# Dell - Bloomin Hell !



## TTotal (Aug 12, 2002)

:x

Cant stop these Dell "Break ins" I have "Popper stopper" which stops everything else, but this is driving me nuTTs.

If I open an email that says "you have mail from the TT forum, it immediately takes me to a Dell page.

I use Lotus notes , so go thru LN to access the forum .
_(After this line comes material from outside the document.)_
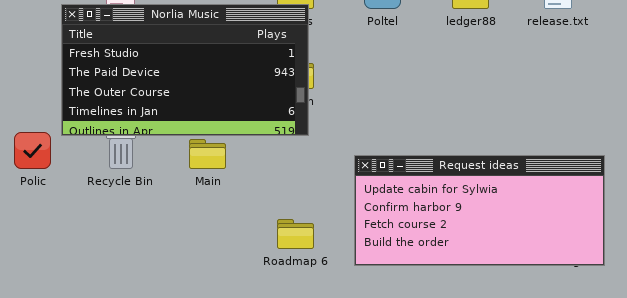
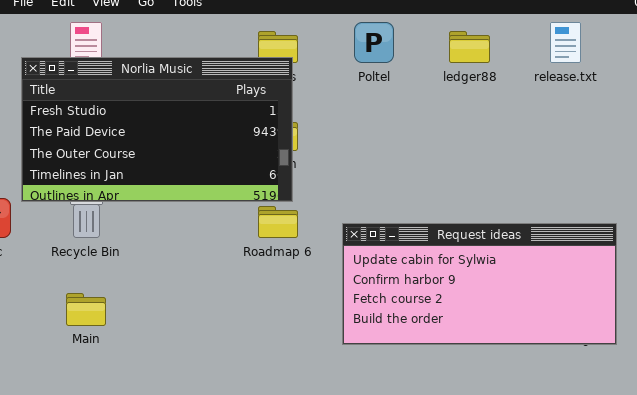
Main: [189,139,226,169] -> [66,293,106,326], moved
Roadmap 6: [277,219,314,249] -> [258,206,298,238], moved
When I use the forum striaght from the internet it is ok... :?


----------



## MacBuff (Aug 11, 2004)

TTotal said:


> :x
> 
> Cant stop these Dell "Break ins" I have "Popper stopper" which stops everything else, but this is driving me nuTTs.
> 
> ...


I'm beginning to feel deprived here, cos I don't see any of these popups on my Mac.. No banner-ads either..

John


----------



## MacBuff (Aug 11, 2004)

MacBuff said:


> TTotal said:
> 
> 
> > :x
> ...


None on Firefox on Linux either.. and that is set not to block popups..

John


----------



## Dont I Recognise You (Oct 10, 2003)

combo of Norton, the firewall on my ADSL Gateway and XP (serv pack 1) and the Dell adverts are no more


----------



## Jae (May 6, 2002)

Ive tried finding this flipping blatant annoyance of advertising from Dell, but unfortunately the Web Application that we use to approve/ban ads crashes when searching.

Ive request DIRECTLY with my account manager to remove this forthwith, and it is EXTREMELY ANNOYING!!!

Jae


----------



## Silversea (Jun 18, 2002)

Thank you. :-*


----------



## Dont I Recognise You (Oct 10, 2003)

nice one Jae - ta


----------